You could also include byte fallback and fuse, but TLDR, removing the forced strip

This gives:

one_by_one=' Hello my name is Robert and I work on vLLM.'

With this you have just an extra space at the beginning.

I can also go on what you asked for, support passing the previous tokens, the issue is that we would have to update probably all decoders, which sounds lesss simple .

https://github.com/IBM/text-generation-inference/blob/main/router/src/decoder.rs

this is nice, but yeah for sure we want to add this to tokenizers instead of everyone having a hard time!

Thanks guys! Is there a demo of how to use the API?

@ArthurZucker

Hi, thanks for your work. I want to know is there a demo that the StreamDecode can start from the generated one like below code?

tokens = tokenizer("Hello my name is Robert and I work on vLLM.").input_ids
# 'Hello my name is Robert' is the input prompt
# ' and I work on vLLM.' is the generated tokens

# how ?
stream.step(tokenizer, tokens[5]) == " and"
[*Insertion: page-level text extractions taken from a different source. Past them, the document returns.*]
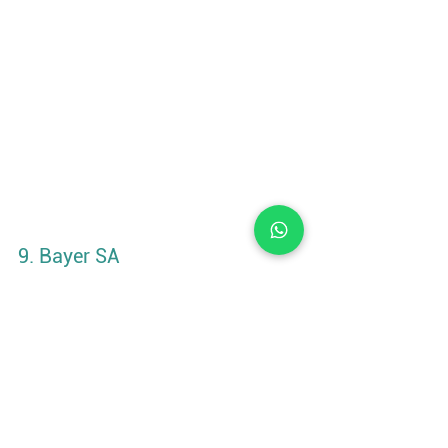
9. Bayer SA
Importó $78’528.262 dólares (CIF) 
desde 16 países, en el top 5 se 
encuentran, Alemania con $37’230.116 
dólares, Estados Unidos con 
$15’976.736 dólares (CIF), Brasil con 
$7’443.853 dólares (CIF), México con 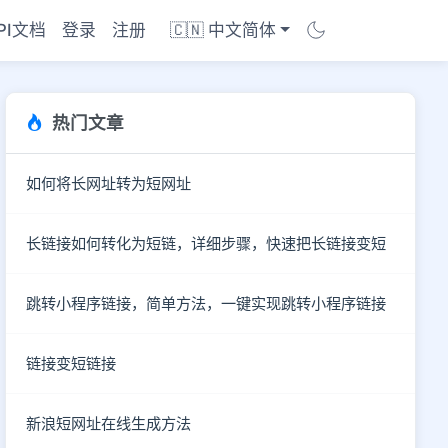
PI文档
登录
注册
🇨🇳 中文简体
热门文章
如何将长网址转为短网址
长链接如何转化为短链，详细步骤，快速把长链接变短
跳转小程序链接，简单方法，一键实现跳转小程序链接
链接变短链接
商店
新浪短网址在线生成方法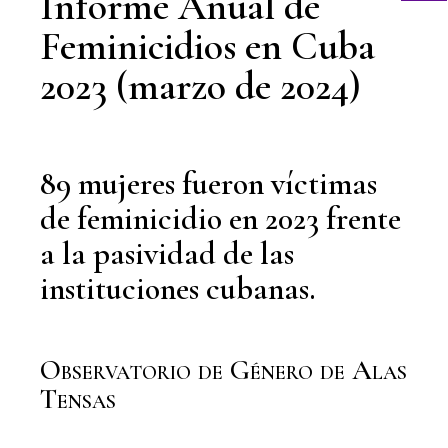
Informe Anual de
Feminicidios en Cuba
2023 (marzo de 2024)
89 mujeres fueron víctimas
de feminicidio en 2023 frente
a la pasividad de las
instituciones cubanas.
Observatorio de Género de Alas
Tensas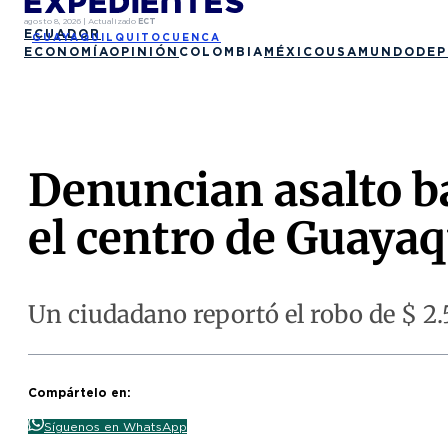
agosto 8, 2026
|
Actualizado
ECT
ECUADOR
GUAYAQUIL
QUITO
CUENCA
ECONOMÍA
OPINIÓN
COLOMBIA
MÉXICO
USA
MUNDO
DEP
Denuncian asalto ba
el centro de Guayaq
Un ciudadano reportó el robo de $ 2.5
Compártelo en:
Síguenos en WhatsApp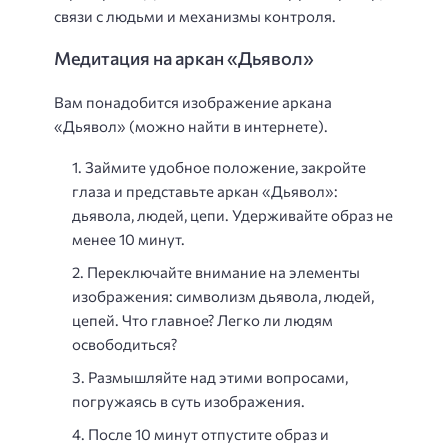
связи с людьми и механизмы контроля.
Медитация на аркан «Дьявол»
Вам понадобится изображение аркана
«Дьявол» (можно найти в интернете).
Займите удобное положение, закройте
глаза и представьте аркан «Дьявол»:
дьявола, людей, цепи. Удерживайте образ не
менее 10 минут.
Переключайте внимание на элементы
изображения: символизм дьявола, людей,
цепей. Что главное? Легко ли людям
освободиться?
Размышляйте над этими вопросами,
погружаясь в суть изображения.
После 10 минут отпустите образ и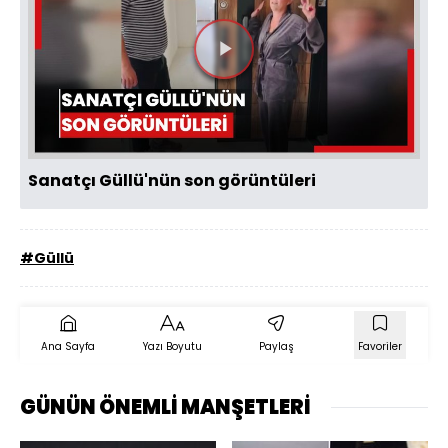
Videoyu
Oynat
Sanatçı Güllü'nün son görüntüleri
#Güllü
Ana Sayfa
Yazı Boyutu
Paylaş
Favoriler
GÜNÜN ÖNEMLİ MANŞETLERİ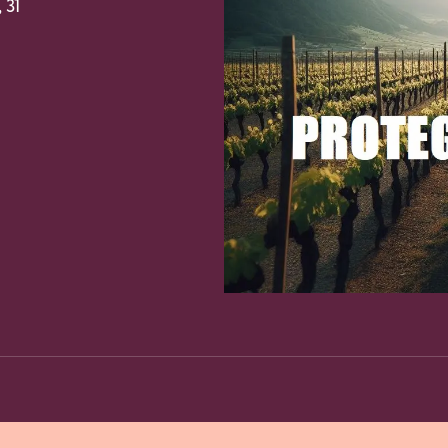
 31
Fa
Copy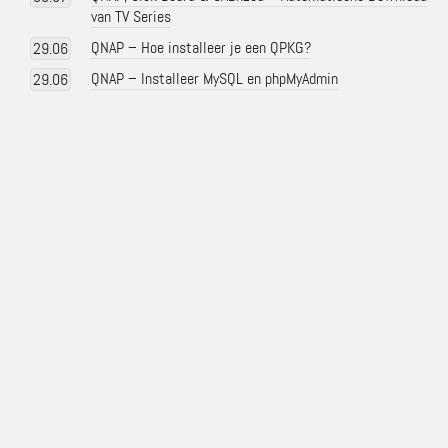
van TV Series
QNAP – Hoe installeer je een QPKG?
29.06
QNAP – Installeer MySQL en phpMyAdmin
29.06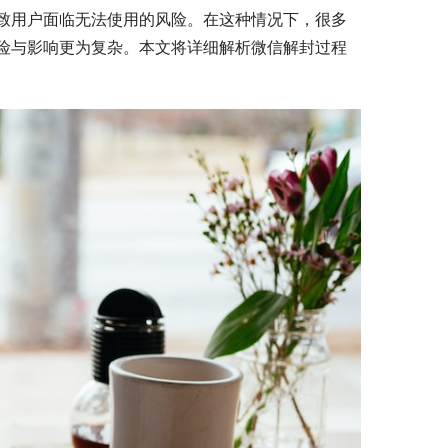
致用户面临无法使用的风险。在这种情况下，很多
险与影响更为复杂。本文将详细解析微信解封过程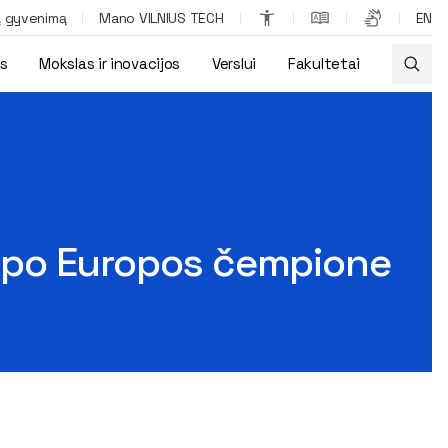
ą gyvenimą
Mano VILNIUS TECH
EN
os
Mokslas ir inovacijos
Verslui
Fakultetai
apo Europos čempione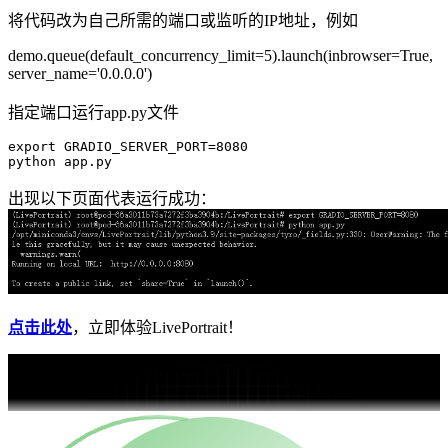
将代码改为自己所需的端口或监听的IP地址，例如
demo.queue(default_concurrency_limit=5).launch(inbrowser=True,
server_name='0.0.0.0')
指定端口运行app.py文件
export
 GRADIO_SERVER_PORT=
8080
出现以下页面代表运行成功：
点击此处
，立即体验LivePortrait！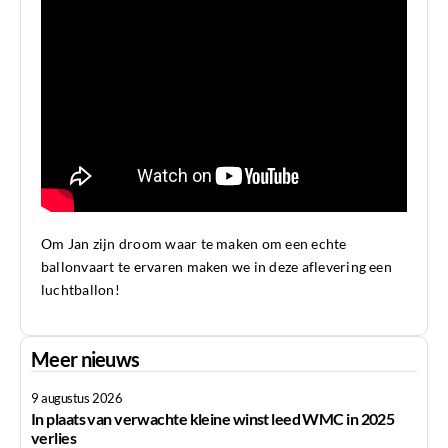
Om Jan zijn droom waar te maken om een echte
ballonvaart te ervaren maken we in deze aflevering een
luchtballon!
Meer nieuws
9 augustus 2026
In plaats van verwachte kleine winst leed WMC in 2025
verlies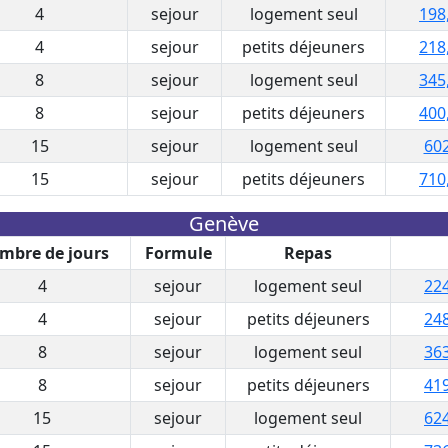
4
sejour
logement seul
198
4
sejour
petits déjeuners
218
8
sejour
logement seul
345
8
sejour
petits déjeuners
400
15
sejour
logement seul
602
15
sejour
petits déjeuners
710
Genève
mbre de jours
Formule
Repas
4
sejour
logement seul
224
4
sejour
petits déjeuners
248
8
sejour
logement seul
363
8
sejour
petits déjeuners
419
15
sejour
logement seul
624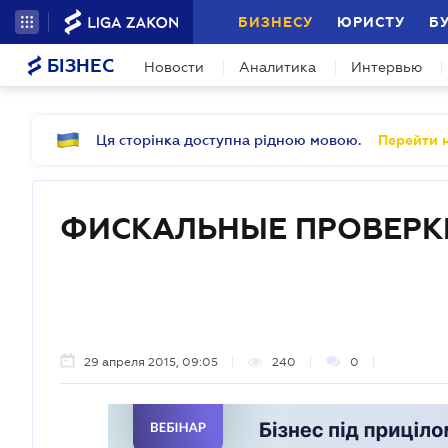
БИЗНЕСУ
ЮРИСТУ
Б
БІЗНЕС
Новости
Аналитика
Интервью
Ця сторінка доступна рідною мовою.
Перейти н
ФИСКАЛЬНЫЕ ПРОВЕРК
29 апреля 2015, 09:05
240
0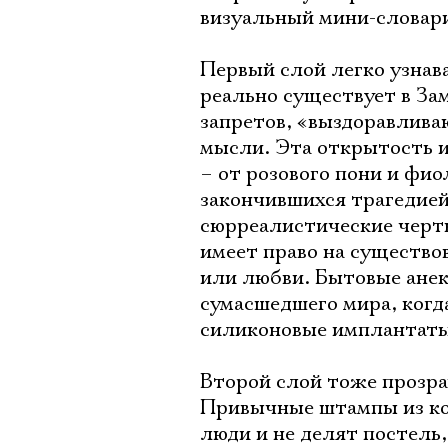
визуальный мини-словар
Первый слой легко узнава
реально существует в Зам
запретов, «выздоравлива
мысли. Эта открытость и
– от розового пони и фи
закончившихся трагедией
сюрреалистические черт
имеет право на существов
или любви. Бытовые анек
сумасшедшего мира, когда
силиконовые имплантат
Второй слой тоже прозра
Привычные штампы из кон
люди и не делят постель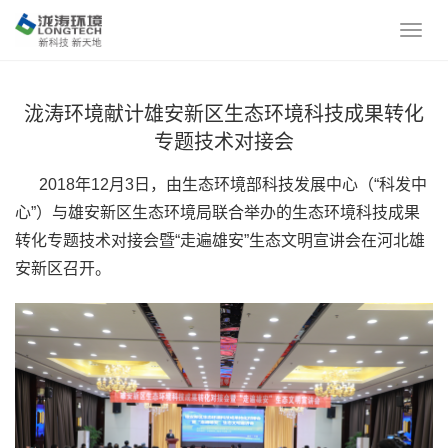
泷涛环境献计雄安新区生态环境科技成果转化
专题技术对接会
2018年12月3日，由生态环境部科技发展中心（“科发中
心”）与雄安新区生态环境局联合举办的生态环境科技成果
转化专题技术对接会暨“走遍雄安”生态文明宣讲会在河北雄
安新区召开。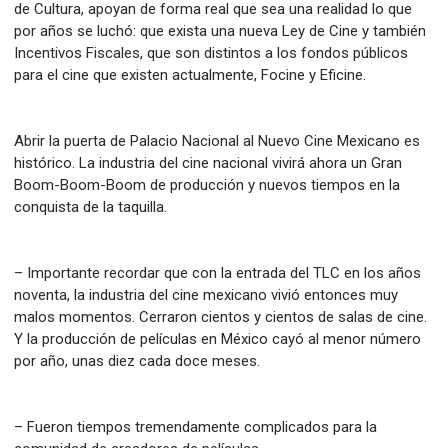
de Cultura, apoyan de forma real que sea una realidad lo que
por años se luchó: que exista una nueva Ley de Cine y también
Incentivos Fiscales, que son distintos a los fondos públicos
para el cine que existen actualmente, Focine y Eficine.
Abrir la puerta de Palacio Nacional al Nuevo Cine Mexicano es
histórico. La industria del cine nacional vivirá ahora un Gran
Boom-Boom-Boom de producción y nuevos tiempos en la
conquista de la taquilla.
– Importante recordar que con la entrada del TLC en los años
noventa, la industria del cine mexicano vivió entonces muy
malos momentos. Cerraron cientos y cientos de salas de cine.
Y la producción de películas en México cayó al menor número
por año, unas diez cada doce meses.
– Fueron tiempos tremendamente complicados para la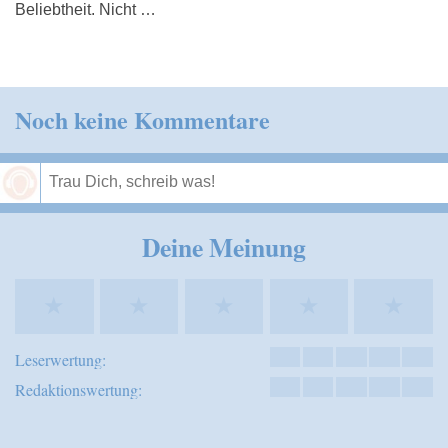
Beliebtheit. Nicht …
Noch keine Kommentare
Speichern
Deine Meinung
★
★
★
★
★
Leserwertung:
Redaktionswertung: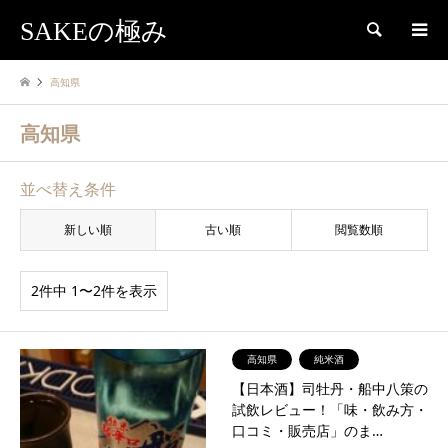
SAKEの極み
検索
高知県
高知県
並べ替え条件
新しい順
古い順
閲覧数順
2件中 1〜2件を表示
高知県
純米酒
【日本酒】司牡丹・船中八策の
試飲レビュー！「味・飲み方・
口コミ・販売店」のま…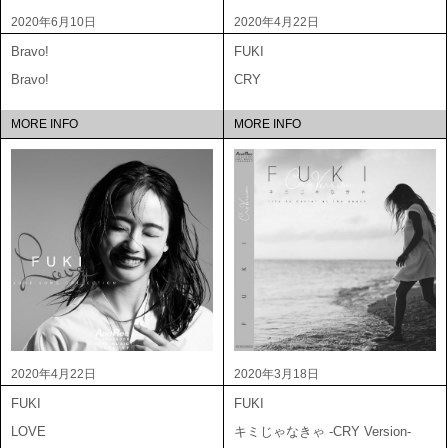
2020年6月10日
2020年4月22日
Bravo!
FUKI
Bravo!
CRY
MORE INFO
MORE INFO
2020年4月22日
2020年3月18日
FUKI
FUKI
LOVE
キミじゃなきゃ -CRY Version-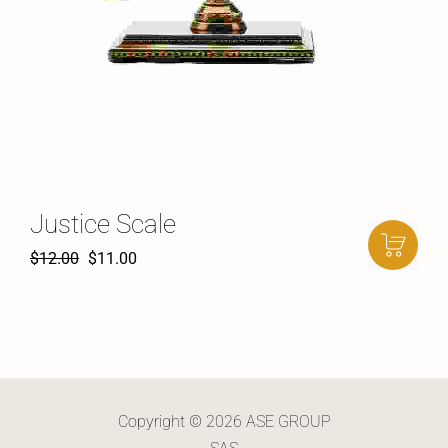
Justice Scale
$
12.00
$
11.00
Copyright © 2026 ASE GROUP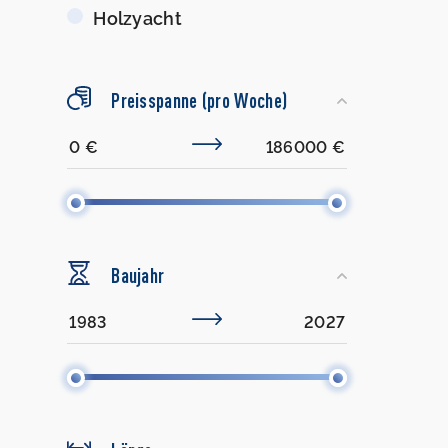
Holzyacht
Preisspanne (pro Woche)
Baujahr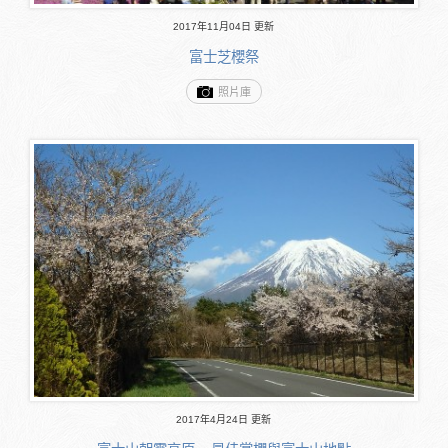
2017年11月04日 更新
富士芝櫻祭
照片庫
2017年4月24日 更新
Or shoud I do the step operations myself for the input prompt like below ? I think this approach is not very efficient.

# input
stream.step(tokenizer, tokens[0])
stream.step(tokenizer, tokens[1])
stream.step(tokenizer, tokens[2])
stream.step(tokenizer, tokens[3])
stream.step(tokenizer, tokens[4])

# generate
out = stream.step(tokenizer, tokens[5]) # which output ' and'